> **Records to use**

+++

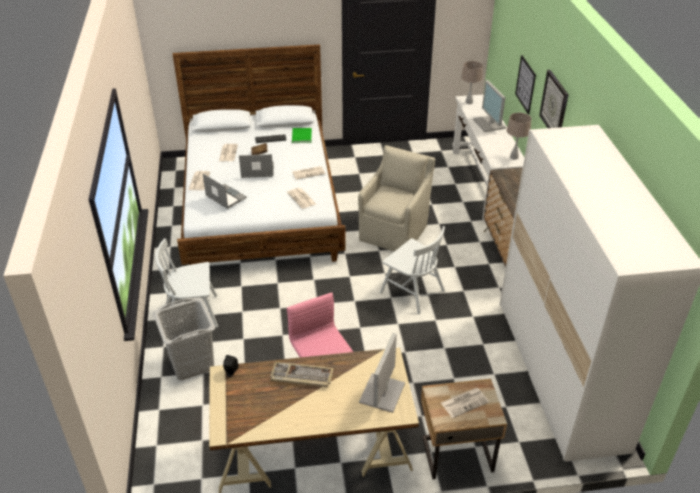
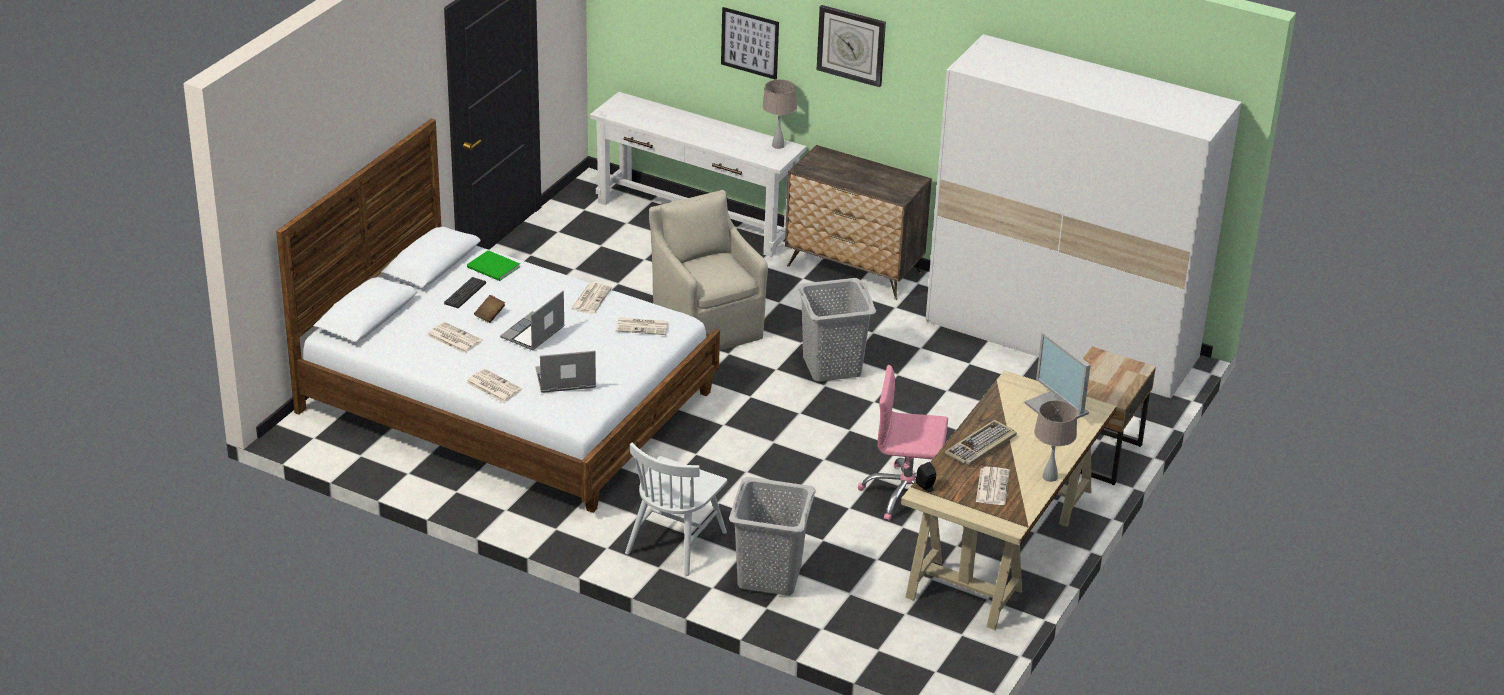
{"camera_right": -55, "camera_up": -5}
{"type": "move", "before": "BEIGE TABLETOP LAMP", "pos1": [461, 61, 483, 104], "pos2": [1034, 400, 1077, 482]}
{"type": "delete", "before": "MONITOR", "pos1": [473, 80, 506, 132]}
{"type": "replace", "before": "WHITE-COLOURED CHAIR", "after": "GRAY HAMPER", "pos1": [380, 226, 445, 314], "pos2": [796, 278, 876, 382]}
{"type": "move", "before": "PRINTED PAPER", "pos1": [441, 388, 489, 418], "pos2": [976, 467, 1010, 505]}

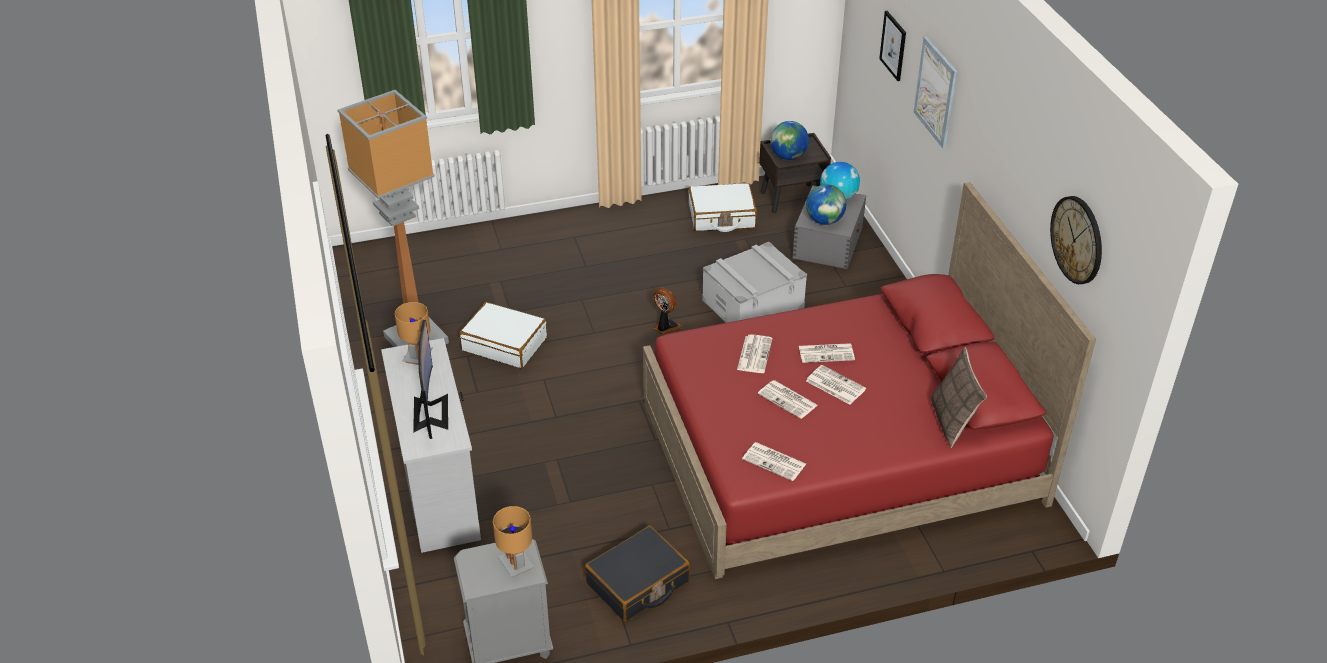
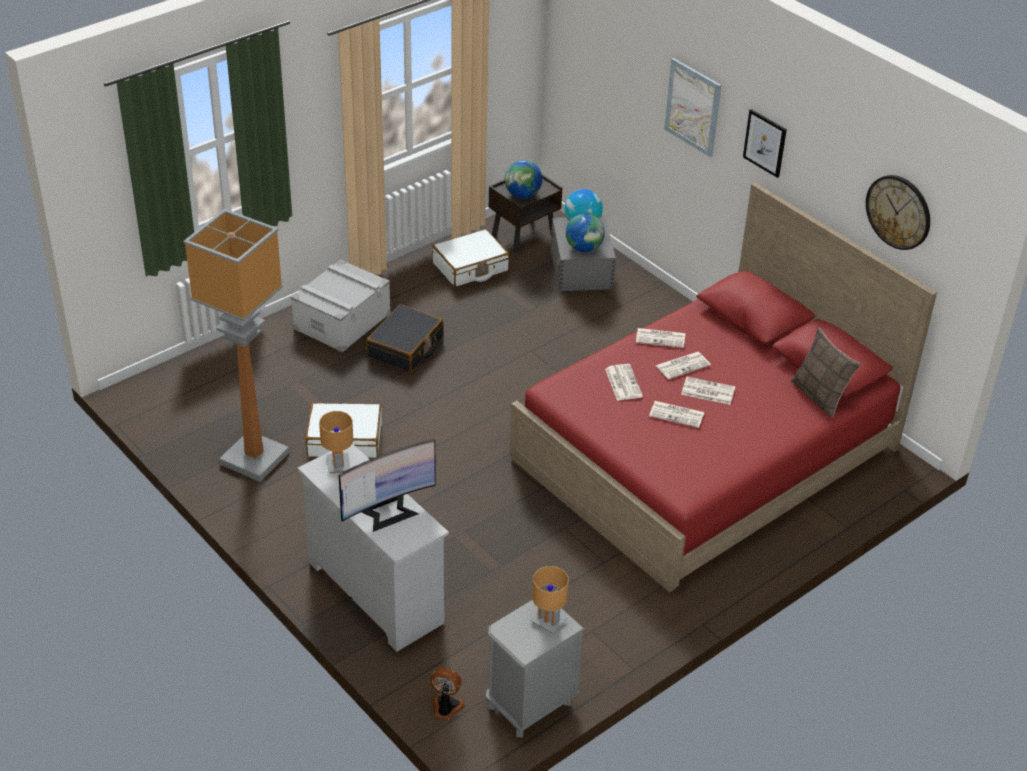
{"camera_right": -25, "camera_up": 0}
{"type": "move", "before": "PICTURE", "pos1": [879, 11, 906, 81], "pos2": [743, 109, 787, 178]}
{"type": "move", "before": "GRAY STORAGE BOX", "pos1": [702, 242, 807, 323], "pos2": [291, 259, 391, 353]}
{"type": "move", "before": "COOLING FAN", "pos1": [653, 288, 682, 335], "pos2": [430, 668, 465, 720]}
{"type": "rotate", "before": "MONITOR", "pos1": [413, 320, 448, 439], "pos2": [339, 439, 436, 532], "turn": 90}
{"type": "move", "before": "PRINTED PAPER", "pos1": [742, 442, 806, 481], "pos2": [636, 328, 685, 348]}
{"type": "move", "before": "BLACK SUITCASE", "pos1": [585, 526, 690, 621], "pos2": [366, 304, 443, 372]}

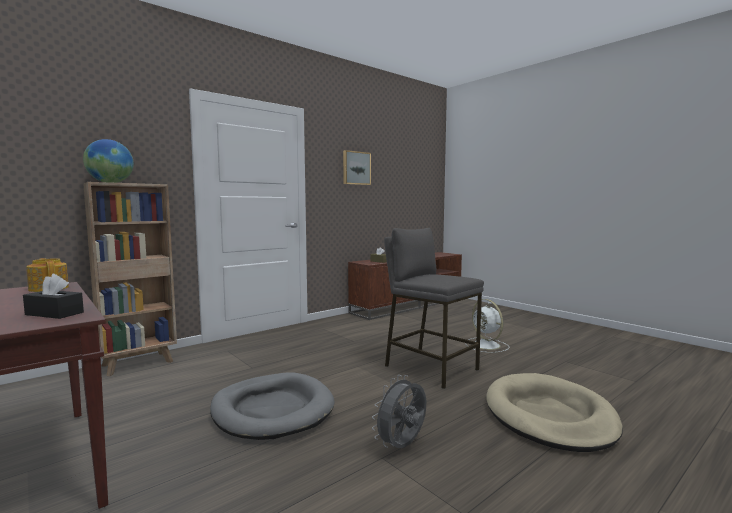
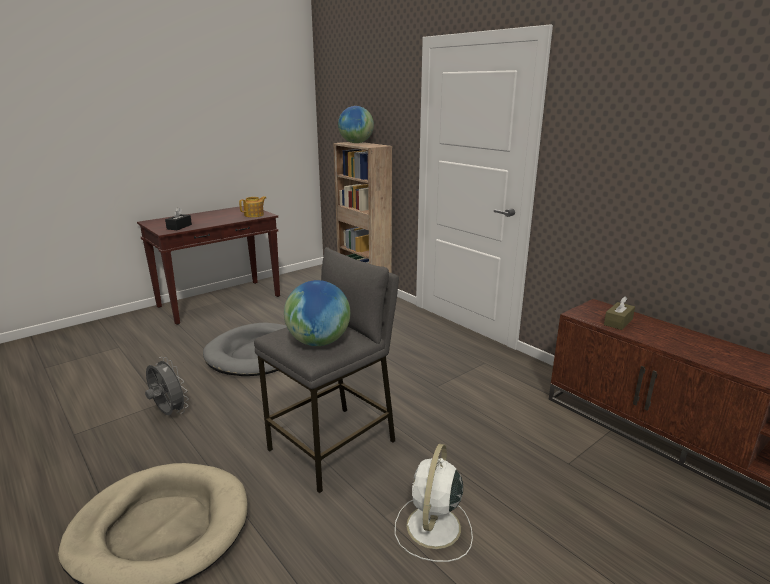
{"camera_right": 90, "camera_up": 15}
{"type": "delete", "before": "PICTURE", "pos1": [343, 150, 371, 185]}
{"type": "rotate", "before": "WHITE-COLOURED COOLING FAN", "pos1": [465, 299, 510, 353], "pos2": [395, 444, 473, 562], "turn": -45}
{"type": "insert", "after": "DESK GLOBE", "pos2": [284, 280, 350, 346]}

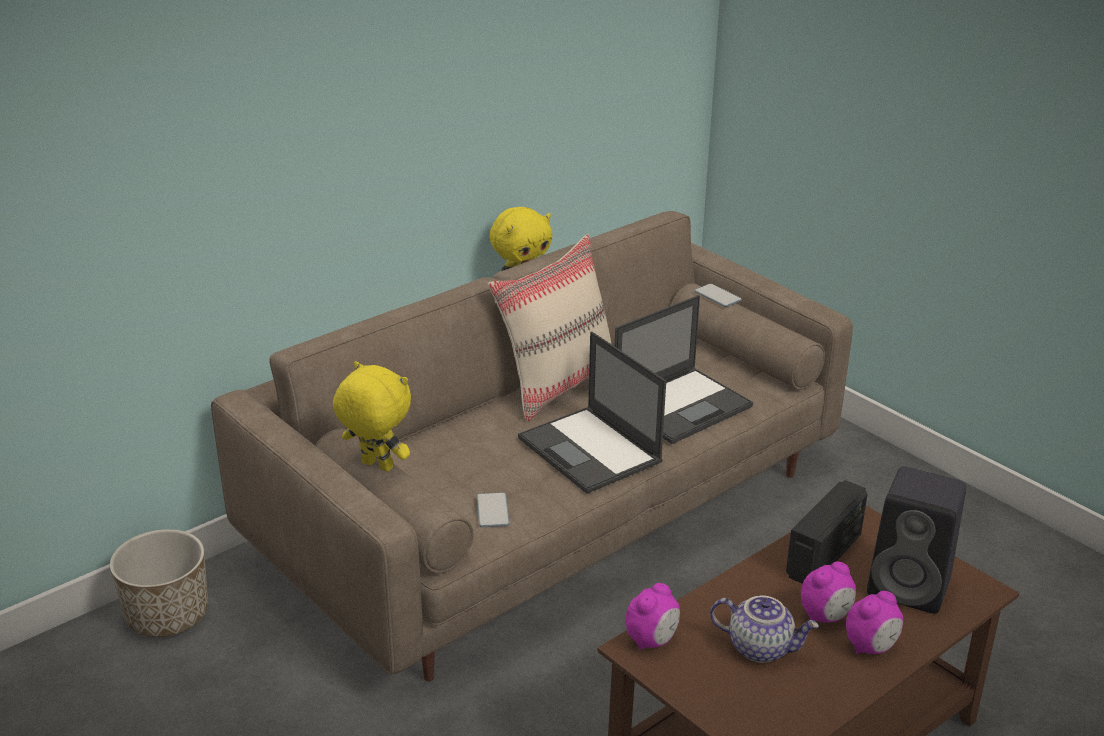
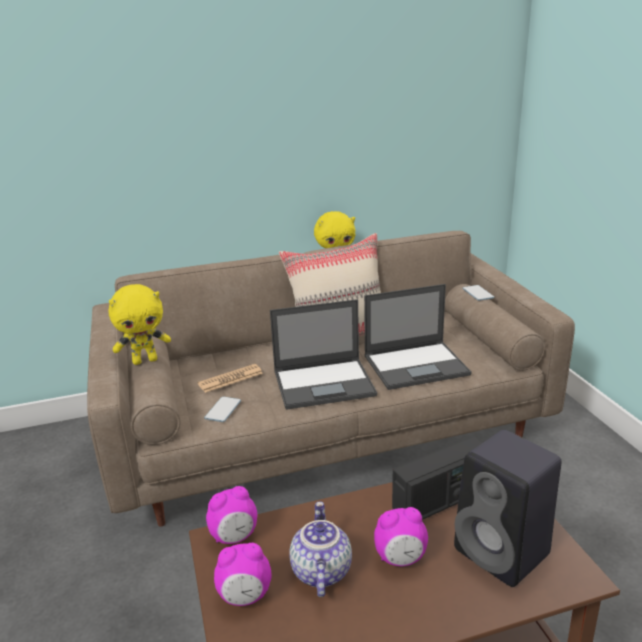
{"camera_right": 25, "camera_up": -5}
{"type": "rotate", "before": "NOTEBOOK COMPUTER", "pos1": [518, 331, 666, 494], "pos2": [270, 299, 377, 410], "turn": -90}
{"type": "rotate", "before": "YELLOW-COLOURED PLUSH TOY", "pos1": [333, 361, 411, 472], "pos2": [108, 284, 171, 365], "turn": 105}
{"type": "delete", "before": "PLANTER", "pos1": [110, 529, 208, 637]}
{"type": "move", "before": "BEDSIDE CLOCK", "pos1": [846, 591, 903, 654], "pos2": [214, 543, 271, 606]}
{"type": "rotate", "before": "POT FOR TEA", "pos1": [710, 596, 819, 663], "pos2": [289, 501, 352, 597], "turn": -135}
{"type": "insert", "after": "PRINTED PAPER", "pos2": [198, 364, 263, 393]}

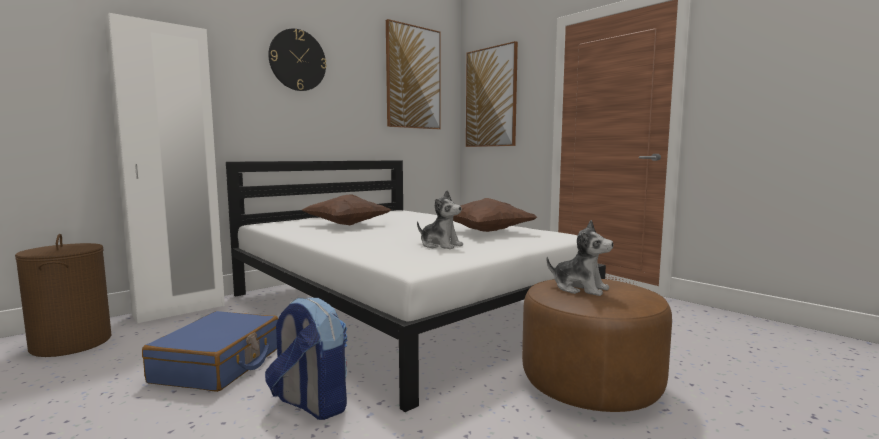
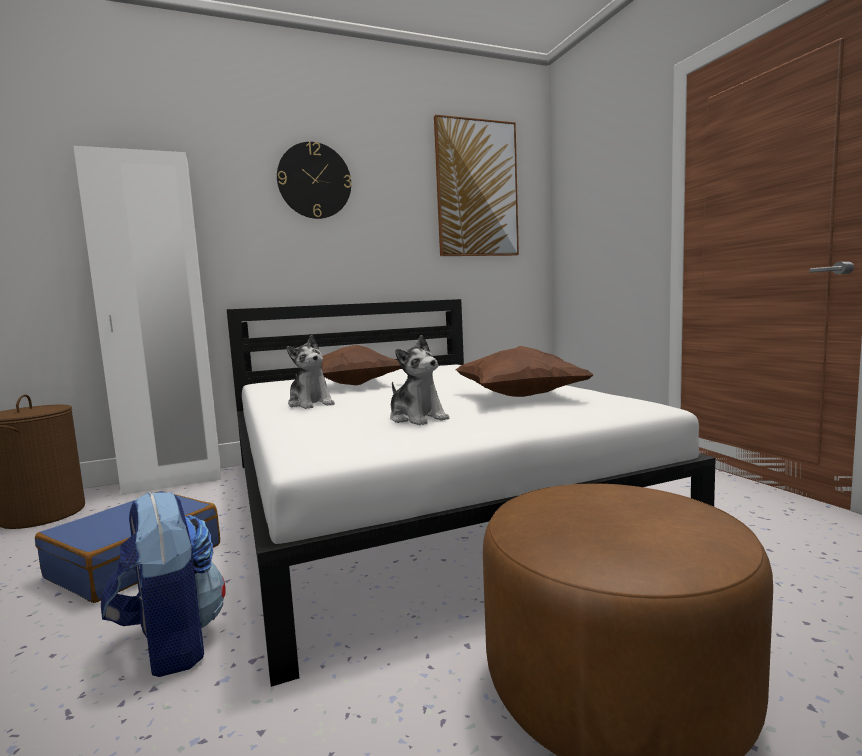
{"camera_right": 20, "camera_up": 0}
{"type": "delete", "before": "PICTURE", "pos1": [466, 41, 518, 147]}
{"type": "move", "before": "PLUSH TOY", "pos1": [546, 220, 613, 296], "pos2": [287, 335, 335, 409]}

+++

Copy the material above exactly and drop the pictures.

> **Reply**
{"camera_right": -55, "camera_up": -5}
{"type": "move", "before": "BEIGE TABLETOP LAMP", "pos1": [461, 61, 483, 104], "pos2": [1034, 400, 1077, 482]}
{"type": "delete", "before": "MONITOR", "pos1": [473, 80, 506, 132]}
{"type": "replace", "before": "WHITE-COLOURED CHAIR", "after": "GRAY HAMPER", "pos1": [380, 226, 445, 314], "pos2": [796, 278, 876, 382]}
{"type": "move", "before": "PRINTED PAPER", "pos1": [441, 388, 489, 418], "pos2": [976, 467, 1010, 505]}

{"camera_right": -25, "camera_up": 0}
{"type": "move", "before": "PICTURE", "pos1": [879, 11, 906, 81], "pos2": [743, 109, 787, 178]}
{"type": "move", "before": "GRAY STORAGE BOX", "pos1": [702, 242, 807, 323], "pos2": [291, 259, 391, 353]}
{"type": "move", "before": "COOLING FAN", "pos1": [653, 288, 682, 335], "pos2": [430, 668, 465, 720]}
{"type": "rotate", "before": "MONITOR", "pos1": [413, 320, 448, 439], "pos2": [339, 439, 436, 532], "turn": 90}
{"type": "move", "before": "PRINTED PAPER", "pos1": [742, 442, 806, 481], "pos2": [636, 328, 685, 348]}
{"type": "move", "before": "BLACK SUITCASE", "pos1": [585, 526, 690, 621], "pos2": [366, 304, 443, 372]}

{"camera_right": 90, "camera_up": 15}
{"type": "delete", "before": "PICTURE", "pos1": [343, 150, 371, 185]}
{"type": "rotate", "before": "WHITE-COLOURED COOLING FAN", "pos1": [465, 299, 510, 353], "pos2": [395, 444, 473, 562], "turn": -45}
{"type": "insert", "after": "DESK GLOBE", "pos2": [284, 280, 350, 346]}

{"camera_right": 25, "camera_up": -5}
{"type": "rotate", "before": "NOTEBOOK COMPUTER", "pos1": [518, 331, 666, 494], "pos2": [270, 299, 377, 410], "turn": -90}
{"type": "rotate", "before": "YELLOW-COLOURED PLUSH TOY", "pos1": [333, 361, 411, 472], "pos2": [108, 284, 171, 365], "turn": 105}
{"type": "delete", "before": "PLANTER", "pos1": [110, 529, 208, 637]}
{"type": "move", "before": "BEDSIDE CLOCK", "pos1": [846, 591, 903, 654], "pos2": [214, 543, 271, 606]}
{"type": "rotate", "before": "POT FOR TEA", "pos1": [710, 596, 819, 663], "pos2": [289, 501, 352, 597], "turn": -135}
{"type": "insert", "after": "PRINTED PAPER", "pos2": [198, 364, 263, 393]}

{"camera_right": 20, "camera_up": 0}
{"type": "delete", "before": "PICTURE", "pos1": [466, 41, 518, 147]}
{"type": "move", "before": "PLUSH TOY", "pos1": [546, 220, 613, 296], "pos2": [287, 335, 335, 409]}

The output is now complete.